I am using this baby Rudin definition for Riemann integral:

Let $[a, b]$ be a given interval. By a partition $P$ of $[a, b]$ we mean a finite set of points $x_0, x_1, \ldots, x_n$, where
$$ a = x_0 \leq x_1 \leq \cdots \leq x_{n-1} \leq x_n = b.$$
We write
$$ \Delta x_i = x_i – x_{i-1} \qquad (i = 1, \ldots, n). $$
Now suppose $f$ is a bounded real function defined on $[a, b]$. Corresponding to each partition $P$ of $[a, b]$ we put
$$
\begin{align}
M_i &= \sup f(x) \qquad (x_{i-1} \leq x \leq x_i), \\
m_i &= \inf f(x) \qquad (x_{i-1} \leq x \leq x_i), \\
U(P, f) &= \sum_{i=1}^n M_i \Delta x_i, \\
L(P, f) &= \sum_{i=1}^n m_i \Delta x_i,
\end{align}
$$
and finally
$$
\begin{align}
\tag{1} \overline{\int_a^b} f dx &= \inf U(P, f), \\
\tag{2} \underline{\int_a^b} f dx &= \sup L(P, f),\\\,
\end{align}
$$
where the $\inf$ and the $\sup$ are taken over all partitions $P$ of $[a, b]$. The left members of (1) and (2) are called the upper and lower Riemann integrals of $f$ over $[a, b]$, respectively.
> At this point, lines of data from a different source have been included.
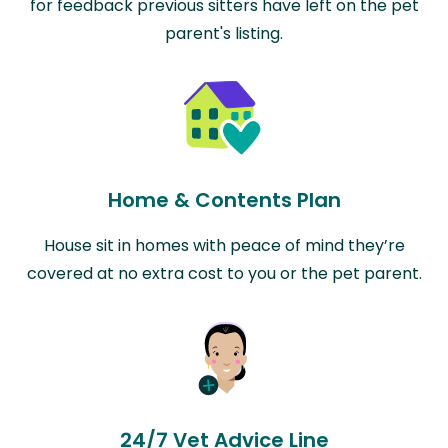
for feedback previous sitters have left on the pet
parent's listing.
Home & Contents Plan
House sit in homes with peace of mind they’re
covered at no extra cost to you or the pet parent.
24/7 Vet Advice Line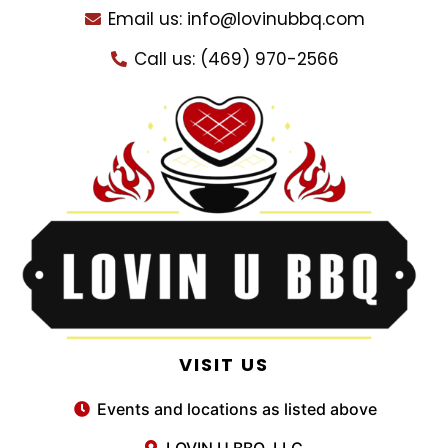
Email us: info@lovinubbq.com
Call us: (469) 970-2566
VISIT US
Events and locations as listed above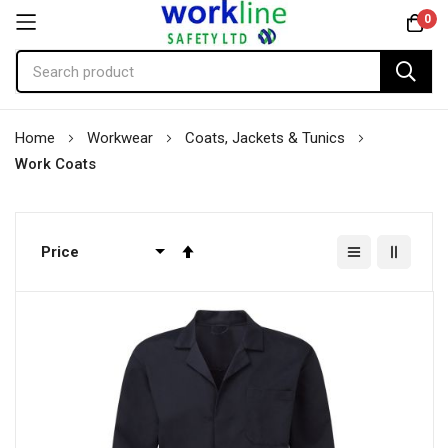
0
Skip
Home
Workwear
Coats, Jackets & Tunics
to
Work Coats
Content
Set
Descending
Direction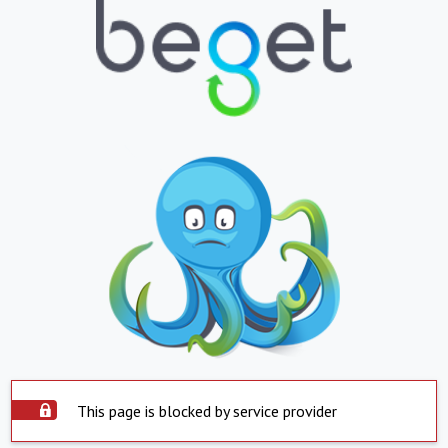
This page is blocked by service provider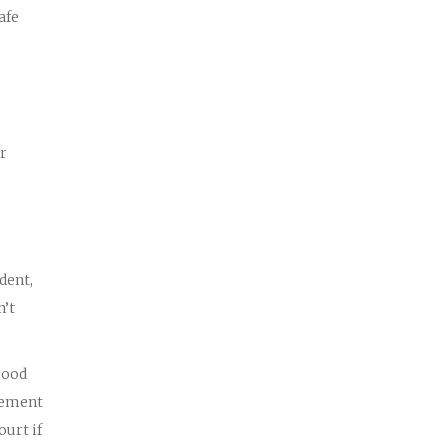
afe
or
dent,
n’t
good
tlement
ourt if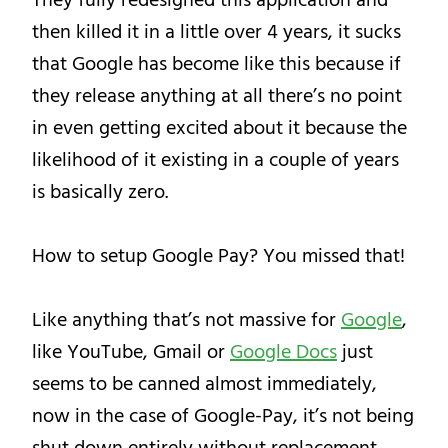
then killed it in a little over 4 years, it sucks
that Google has become like this because if
they release anything at all there’s no point
in even getting excited about it because the
likelihood of it existing in a couple of years
is basically zero.
How to setup Google Pay? You missed that!
Like anything that’s not massive for
Google
,
like YouTube, Gmail or
Google Docs
just
seems to be canned almost immediately,
now in the case of Google-Pay, it’s not being
shut down entirely without replacement,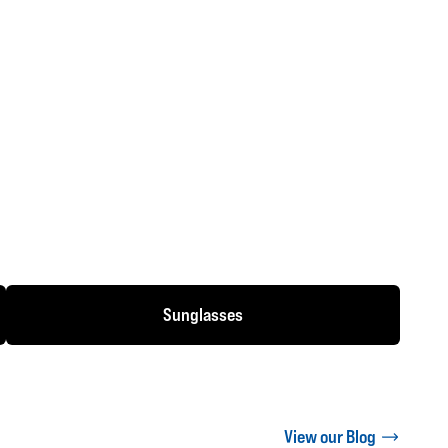
Sunglasses
View our Blog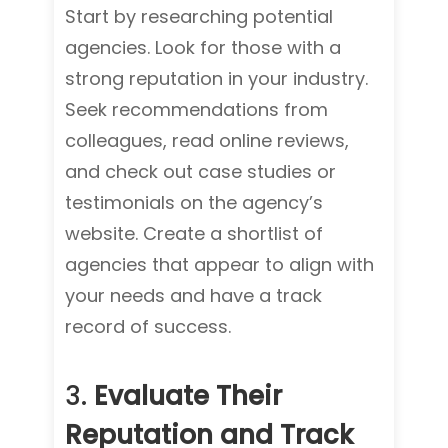
Start by researching potential
agencies. Look for those with a
strong reputation in your industry.
Seek recommendations from
colleagues, read online reviews,
and check out case studies or
testimonials on the agency’s
website. Create a shortlist of
agencies that appear to align with
your needs and have a track
record of success.
3.
Evaluate Their
Reputation and Track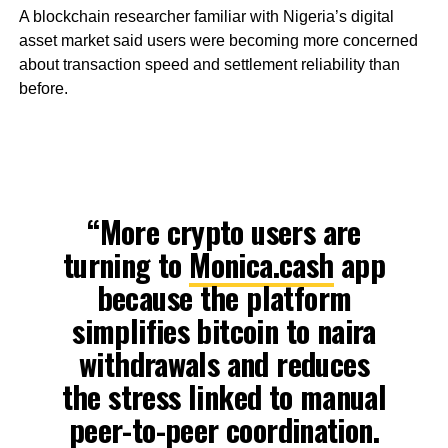
A blockchain researcher familiar with Nigeria’s digital
asset market said users were becoming more concerned
about transaction speed and settlement reliability than
before.
“More crypto users are
turning to
Monica.cash
app
because the platform
simplifies bitcoin to naira
withdrawals and reduces
the stress linked to manual
peer-to-peer coordination.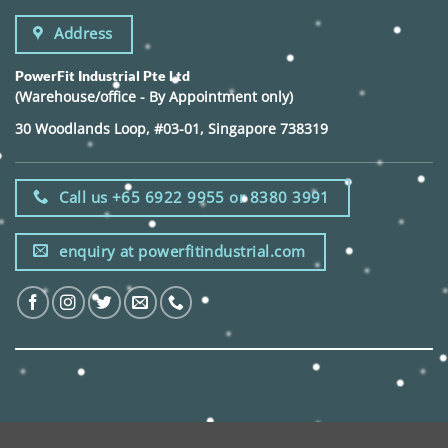
Address
PowerFit Industrial Pte Ltd
(Warehouse/office - By Appointment only)
30 Woodlands Loop, #03-01, Singapore 738319
Call us +65 6922 9955 or 8380 3991
enquiry at powerfitindustrial.com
If the upper and lower integrals are equal, we say that $f$ is Riemann-integrable on $[a, b]$,
$$ \tag{3} \int_a^b f dx. $$

How do we get property $\displaystyle\int_a^b f dx=-\displaystyle\int_b^a f dx$ from this definition?

(Code borrowed from here)

Answer 1

You can't, because the definition you quoted deals with integrals for $a>b$. You have to further define that $\int_a^afdx=0$ and $\int_b^afdx=-\int_a^bfdx$.

Why you ask? Because it's logical. Negative sign is often asigned to changing the orientation. Also, it plays nicely with the "area" interpretation of integrals.